Management of Celphos (Aluminum Phosphide) Poisoning
I must clarify that the evidence provided addresses organophosphate poisoning, NOT aluminum phosphide (Celphos) poisoning—these are entirely different toxicological entities requiring fundamentally different management approaches. Aluminum phosphide releases phosphine gas and causes severe cardiovascular collapse, metabolic acidosis, and multi-organ failure through mechanisms completely unrelated to cholinesterase inhibition.
Critical Distinction
Celphos (aluminum phosphide) poisoning does NOT respond to atropine, pralidoxime, or cholinesterase-based therapies. The provided guidelines 1 are specific to organophosphate compounds that inhibit acetylcholinesterase, while aluminum phosphide acts through phosphine gas generation causing direct cellular toxicity, mitochondrial dysfunction, and cardiovascular collapse.
Management Principles for Aluminum Phosphide Poisoning (Based on General Medical Knowledge)
Immediate Stabilization
- Ensure personal protective equipment and adequate ventilation as phosphine gas can harm healthcare providers through secondary exposure
- Secure airway early with endotracheal intubation for severe cases, as respiratory failure develops rapidly
- Aggressive fluid resuscitation with crystalloids for hypotension and shock
- Vasopressor support (norepinephrine, dopamine) is typically required for refractory hypotension
Specific Interventions
- Gastric lavage with potassium permanganate or sodium bicarbonate may be considered if presentation is within 1-2 hours to oxidize remaining phosphide
- Magnesium sulfate has been studied as adjunctive therapy for cardiac protection
- Sodium bicarbonate for severe metabolic acidosis
- N-acetylcysteine has been investigated for antioxidant effects
- Avoid gastric lavage with water alone as it may accelerate phosphine gas release
Monitoring and Supportive Care
- Continuous cardiac monitoring for dysrhythmias (ventricular tachycardia, heart block)

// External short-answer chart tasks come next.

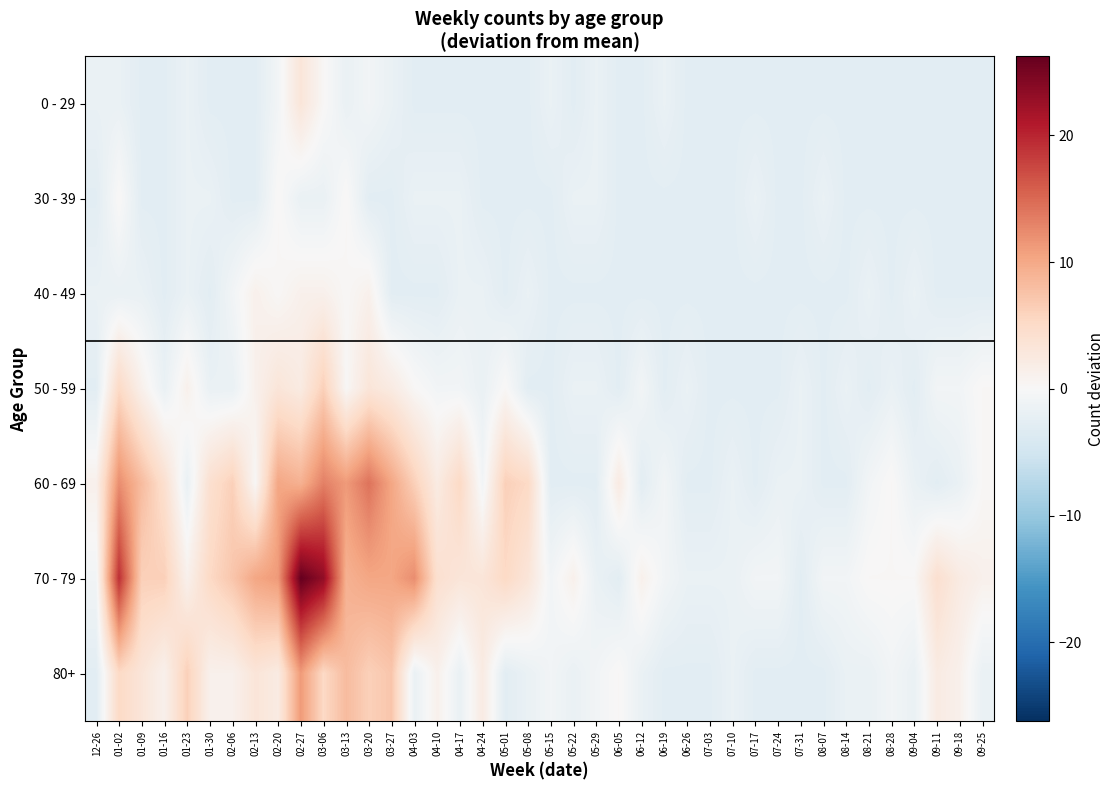

Reading left to right, what are all the values shown in this chart?

0 - 29: 12-26=-1.8	01-02=-1.8	01-09=-2.8	01-16=-2.8	01-23=-1.8	01-30=-2.8	02-06=-2.8	02-13=-2.8	02-20=-0.8	02-27=3.2	03-06=0.2	03-13=-1.8	03-20=-0.8	03-27=-1.8	04-03=-2.8	04-10=-2.8	04-17=-2.8	04-24=-2.8	05-01=-2.8	05-08=-2.8	05-15=-1.8	05-22=-2.8	05-29=-1.8	06-05=-2.8	06-12=-2.8	06-19=-1.8	06-26=-2.8	07-03=-2.8	07-10=-2.8	07-17=-2.8	07-24=-2.8	07-31=-2.8	08-07=-2.8	08-14=-2.8	08-21=-2.8	08-28=-2.8	09-04=-2.8	09-11=-2.8	09-18=-2.8	09-25=-2.8
30 - 39: 12-26=-2.8	01-02=0.2	01-09=-2.8	01-16=-2.8	01-23=-1.8	01-30=-1.8	02-06=-2.8	02-13=-2.8	02-20=0.2	02-27=-1.8	03-06=-1.8	03-13=0.2	03-20=-2.8	03-27=-2.8	04-03=-1.8	04-10=-1.8	04-17=-1.8	04-24=-2.8	05-01=-2.8	05-08=-2.8	05-15=-2.8	05-22=-1.8	05-29=-1.8	06-05=-2.8	06-12=-2.8	06-19=-2.8	06-26=-2.8	07-03=-2.8	07-10=-2.8	07-17=-1.8	07-24=-2.8	07-31=-2.8	08-07=-1.8	08-14=-2.8	08-21=-2.8	08-28=-2.8	09-04=-2.8	09-11=-2.8	09-18=-2.8	09-25=-2.8
40 - 49: 12-26=-1.8	01-02=-1.8	01-09=-1.8	01-16=-2.8	01-23=-1.8	01-30=-2.8	02-06=-0.8	02-13=1.2	02-20=0.2	02-27=1.2	03-06=1.2	03-13=0.2	03-20=1.2	03-27=-2.8	04-03=-2.8	04-10=-2.8	04-17=-1.8	04-24=-1.8	05-01=-2.8	05-08=-1.8	05-15=-2.8	05-22=-2.8	05-29=-2.8	06-05=-2.8	06-12=-2.8	06-19=-2.8	06-26=-2.8	07-03=-2.8	07-10=-2.8	07-17=-2.8	07-24=-2.8	07-31=-2.8	08-07=-2.8	08-14=-2.8	08-21=-1.8	08-28=-2.8	09-04=-1.8	09-11=-2.8	09-18=-2.8	09-25=-2.8
50 - 59: 12-26=-2.8	01-02=5.2	01-09=1.2	01-16=-1.8	01-23=1.2	01-30=-1.8	02-06=-1.8	02-13=1.2	02-20=3.2	02-27=2.2	03-06=6.2	03-13=0.2	03-20=3.2	03-27=2.2	04-03=0.2	04-10=-0.8	04-17=-0.8	04-24=-1.8	05-01=0.2	05-08=-2.8	05-15=-2.8	05-22=-1.8	05-29=-1.8	06-05=-2.8	06-12=-0.8	06-19=-2.8	06-26=-1.8	07-03=-2.8	07-10=-2.8	07-17=-2.8	07-24=-2.8	07-31=-1.8	08-07=-2.8	08-14=-1.8	08-21=-2.8	08-28=-1.8	09-04=-2.8	09-11=-0.8	09-18=-0.8	09-25=0.2
60 - 69: 12-26=1.2	01-02=12.2	01-09=8.2	01-16=4.2	01-23=-1.8	01-30=4.2	02-06=6.2	02-13=0.2	02-20=10.2	02-27=9.2	03-06=13.2	03-13=11.2	03-20=14.2	03-27=10.2	04-03=6.2	04-10=2.2	04-17=5.2	04-24=-0.8	05-01=6.2	05-08=5.2	05-15=-2.8	05-22=-2.8	05-29=-2.8	06-05=2.2	06-12=-2.8	06-19=-0.8	06-26=-2.8	07-03=-2.8	07-10=-1.8	07-17=-2.8	07-24=-1.8	07-31=-1.8	08-07=-2.8	08-14=-2.8	08-21=-0.8	08-28=0.2	09-04=-1.8	09-11=-2.8	09-18=-1.8	09-25=0.2
70 - 79: 12-26=-0.8	01-02=19.2	01-09=6.2	01-16=6.2	01-23=1.2	01-30=5.2	02-06=7.2	02-13=10.2	02-20=11.2	02-27=26.2	03-06=23.2	03-13=9.2	03-20=10.2	03-27=10.2	04-03=12.2	04-10=4.2	04-17=3.2	04-24=3.2	05-01=5.2	05-08=3.2	05-15=-0.8	05-22=1.2	05-29=-1.8	06-05=-2.8	06-12=1.2	06-19=-0.8	06-26=-1.8	07-03=-1.8	07-10=-1.8	07-17=-0.8	07-24=-0.8	07-31=-2.8	08-07=-0.8	08-14=-0.8	08-21=0.2	08-28=0.2	09-04=0.2	09-11=4.2	09-18=2.2	09-25=1.2
80+: 12-26=-2.8	01-02=5.2	01-09=3.2	01-16=1.2	01-23=6.2	01-30=1.2	02-06=1.2	02-13=3.2	02-20=2.2	02-27=11.2	03-06=5.2	03-13=8.2	03-20=6.2	03-27=7.2	04-03=-1.8	04-10=1.2	04-17=-1.8	04-24=2.2	05-01=-2.8	05-08=-1.8	05-15=-0.8	05-22=-1.8	05-29=-0.8	06-05=0.2	06-12=-1.8	06-19=-2.8	06-26=-2.8	07-03=-2.8	07-10=-1.8	07-17=-2.8	07-24=-2.8	07-31=-2.8	08-07=-2.8	08-14=-1.8	08-21=-1.8	08-28=-0.8	09-04=-1.8	09-11=2.2	09-18=1.2	09-25=-1.8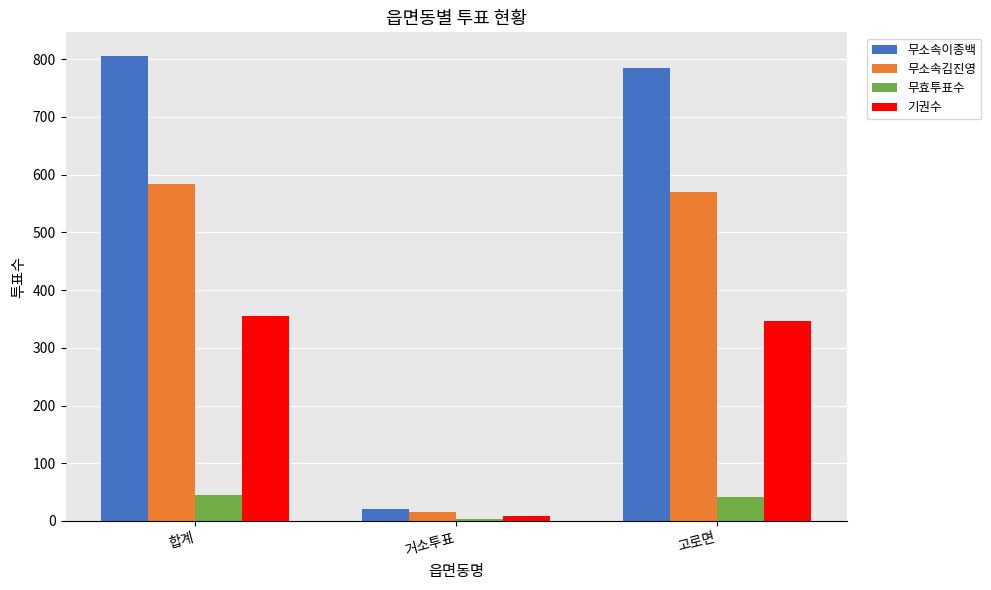

What is the difference between the second highest and minimum values in the 무소속이종백 series?

764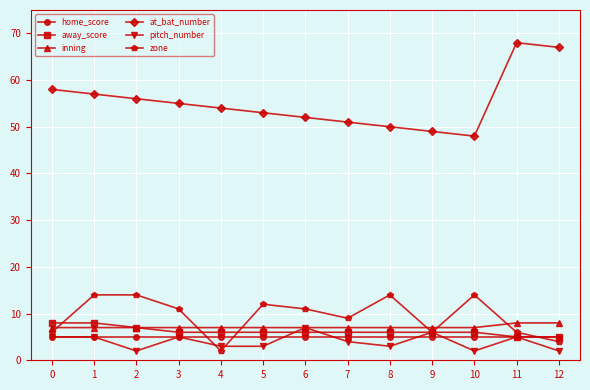

What is the value of the away_score point at the 5th from the left?

6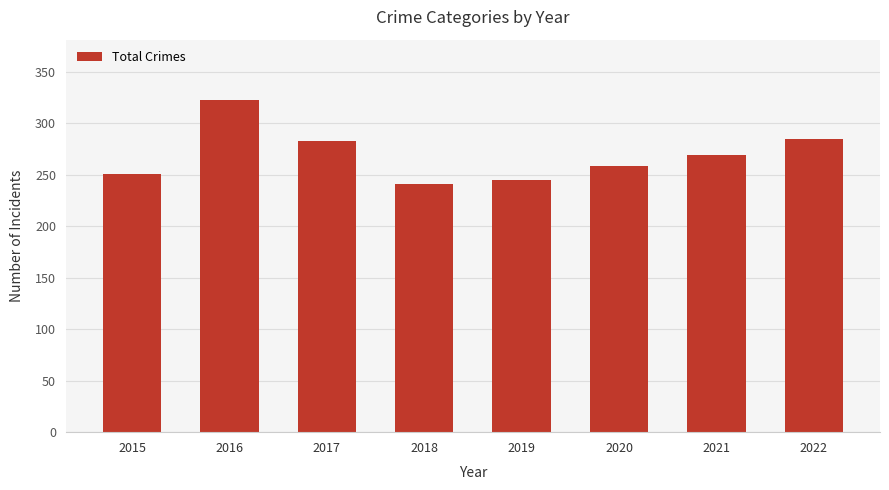

What is the change in value from 2020 to 2022?

+27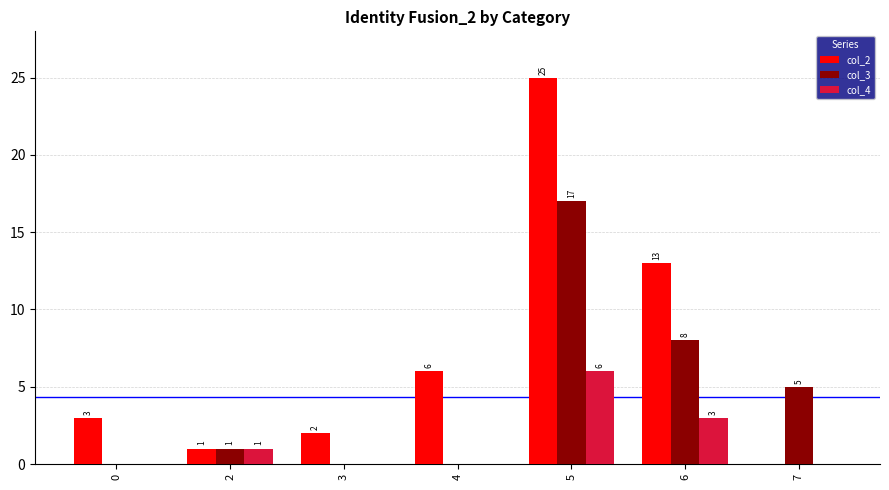

Between 5 and 6, which series saw the biggest shift?

col_2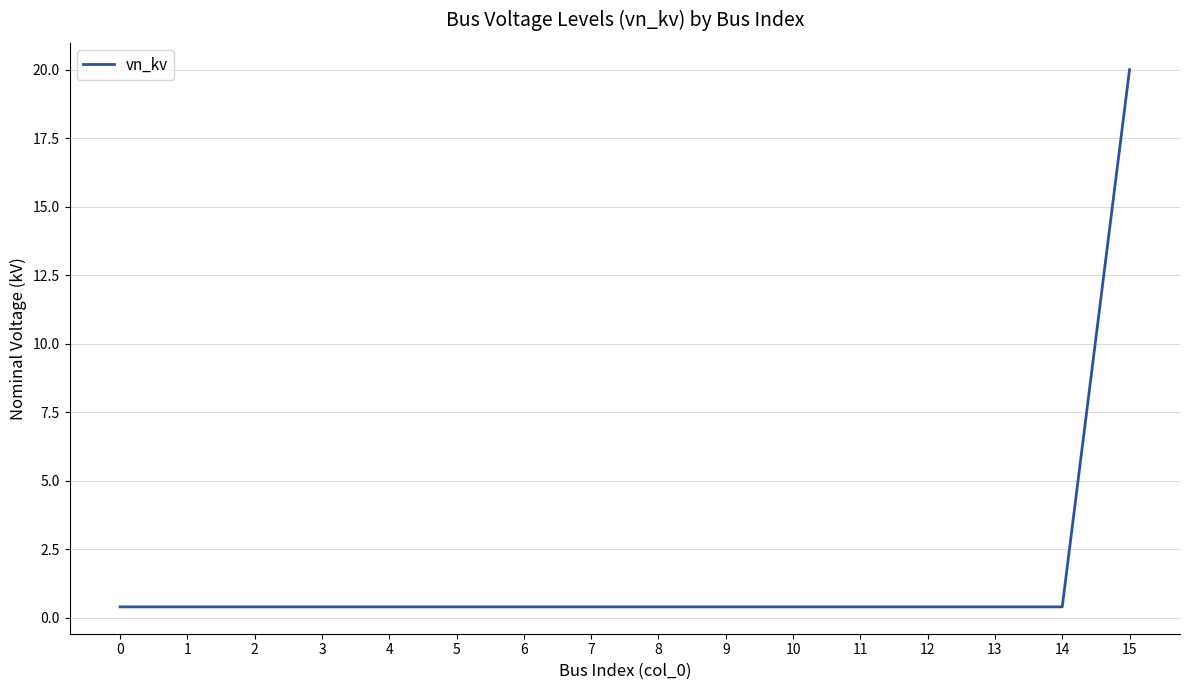

What is the sum of all values?

26.0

- Serial arterial blood gases to monitor metabolic acidosis
- Echocardiography to assess cardiac function
- Hemodialysis may be needed for renal failure but does not remove phosphine
Common Pitfalls
- Do NOT use organophosphate protocols (atropine, pralidoxime) as they are ineffective and waste critical time
- Do NOT delay supportive care while searching for specific antidotes—none exist with strong evidence
- Prognosis is poor with mortality rates of 40-100% depending on dose ingested
Key Takeaway
If you are treating actual Celphos/aluminum phosphide poisoning, contact your regional poison control center immediately (1-800-222-1222 in the US) as this is a highly lethal poisoning requiring expert guidance and primarily supportive care, not the cholinesterase-based therapies described in the provided organophosphate guidelines 1, 2, 3.